This is the mail archive of the
gcc-patches@gcc.gnu.org
mailing list for the GCC project.
Re: RFC: seeking insight on store_data_bypass_p (recog.c)
- From: Pat Haugen <pthaugen at linux dot vnet dot ibm dot com>
- To: Kelvin Nilsen <kdnilsen at linux dot vnet dot ibm dot com>, gcc-patches at gcc dot gnu dot org
- Date: Thu, 13 Apr 2017 08:55:21 -0500
- Subject: Re: RFC: seeking insight on store_data_bypass_p (recog.c)
- Authentication-results: sourceware.org; auth=none
- References: <be2e1935-4225-43a6-7675-299944cd4d34@linux.vnet.ibm.com>
On 04/12/2017 06:33 PM, Kelvin Nilsen wrote:
>
> 1. As input arguments, out_insn represents an rtl expression that
> potentially "produces" a store to memory and in_insn represents an rtl
> expression that potentially "consumes" a value recently stored to memory.
>
You have this reversed, the code is trying to find situations where
out_insn is producing a value that in_insn will be storing to memory.
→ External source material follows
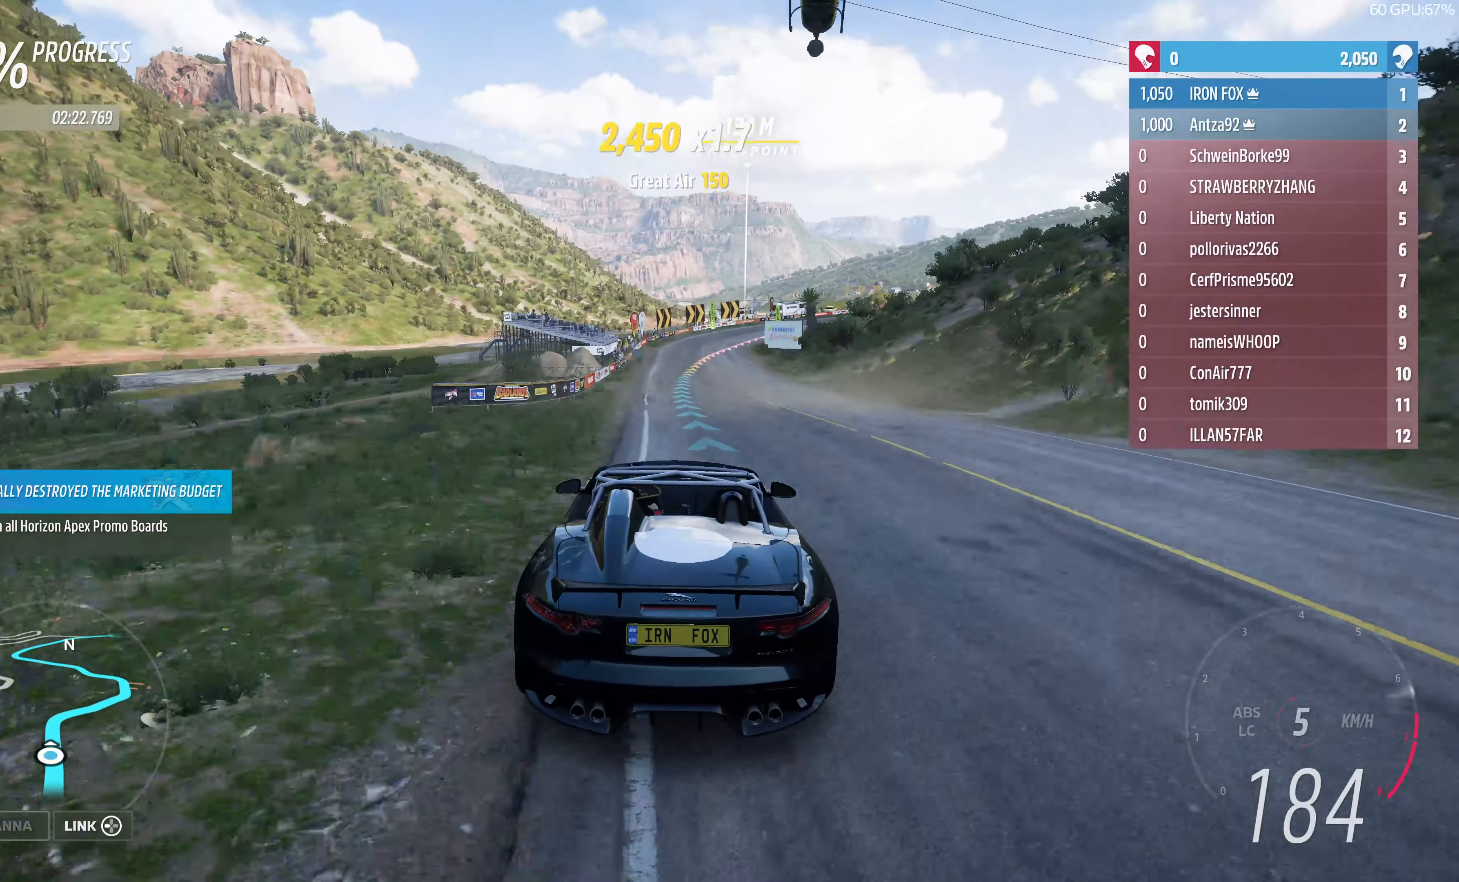
{"buttons": ["R2"], "left_stick": "center", "right_stick": "center", "events": []}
> 2. If the memory store produced matches the memory fetch consumed, this
> function returns true to indicate that this sequence of two instructions
> qualifies for a special "bypass" latency that represents the fact that
> the fetch will obtain the value out of the write buffer. So, whereas
> the instruction scheduler might normally expect that this sequence of
> two instructions would experience Load-Hit-Store penalties associated
> with cache coherency hardware costs, since these two instruction qualify
> for the store_data_bypass optimization, the instruction scheduler counts
> the latency as only 1 or 2 cycles (potentially). [This is what I
> understand, but I may be wrong, so please correct me if so.]
>
In general, yes, if the function returns true then the sequence has been
identified and the target will take appropriate action (adjusting
latency or whatever).
As for the remainder below dealing with PARALLELs, I don't have any
history on that so hopefully others can chime in. For the rs6000 port, I
don't see the handling of multiple SET operations making much sense, but
then again I don't know if it will actually occur either based on the
places where store_data_bypass_p is used.
-Pat
> 3. Actually, what I described above is only the "simple" case. It may
> be that the rtl for either out_insn or in_insn is really a parallel
> clause with multiple rtl trees beneath it. In this case, we compare the
> subtrees in a "similar" way to see if the compound expressions qualify
> for the store_data_bypass_p "optimization". (I've got some questions
> about how this is done below) As currently implemented, special
> handling is given to a CLOBBER subtree as part of either PARALLEL
> expression: we ignore it. This is because CLOBBER does not represent
> any real machine instructions. It just represents semantic information
> that might be used by the compiler.
>
> In addition to seeking confirmation of my existing understanding of the
> code as outlined above, the specific questions that I am seeking help
> with are:
>
> 1. In the current implementation (as I understand it), near the top of
> the function body, we handle the case that the consumer (in_insn) rtl is
> a single SET expression and the producer (out_insn) rtl is a PARALLEL
> expression containing multiple sets. The way I read this code, we are
> requiring that every one of the producer's parallel SET instructions
> produce the same value that is to be consumed in order to qualify this
> sequence as a "store data bypass". That seems wrong to me. I would
> expect that we only need "one" of the produced values to match the
> consumed value in order to qualify for the "store data bypass"
> optimization. Please explain. (The same confusing behavior happens
> below in the same function, in the case that the consumer rtl is a
> PARALLEL expression of multiple SETs: we require that every producer's
> stored value match every consumer's fetched value.)
>
> 2. A "bigger" concern is that any time any SETs are buried within a
> PARALLEL tree, I'm not sure the answer produced by this function, as
> currently implemented, is at all reliable:
>
> a) PARALLEL does not necessarily mean all of its subtrees happen in
> parallel on hardware. It just means that there is no sequencing imposed
> by the source code, so the final order in which the multiple subtrees
> beneath the PARALLEL node is not known at this stage of compilation.
>
> b) It seems to me that it doesn't really make sense to speak of whether
> a whole bunch of producers combined with a whole bunch of consumers
> qualify for an optimized store data bypass latency. If we say that they
> do qualify (as a group), which pair(s) of producer and consumer machine
> instructions qualify? It seems we need to know which producer matches
> with which consumer in order to know where the bypass latencies "fit"
> into the schedule.
>
> c) Furthermore, if it turns out that the "arbitrary" order in which the
> producer instructions and consumer instructions are emitted places too
> much "distance" between a producer and the matching consumer, then it is
> possible that by the time the hardware executes the consumer, the stored
> value is no longer in the write buffer, so even though we might have
> "thought" two PARALLEL rtl expressions qualified for the store bypass
> optimization, we really should have returned false.
>
> Can someone help me understand this better?
>
> Thanks much.
>
>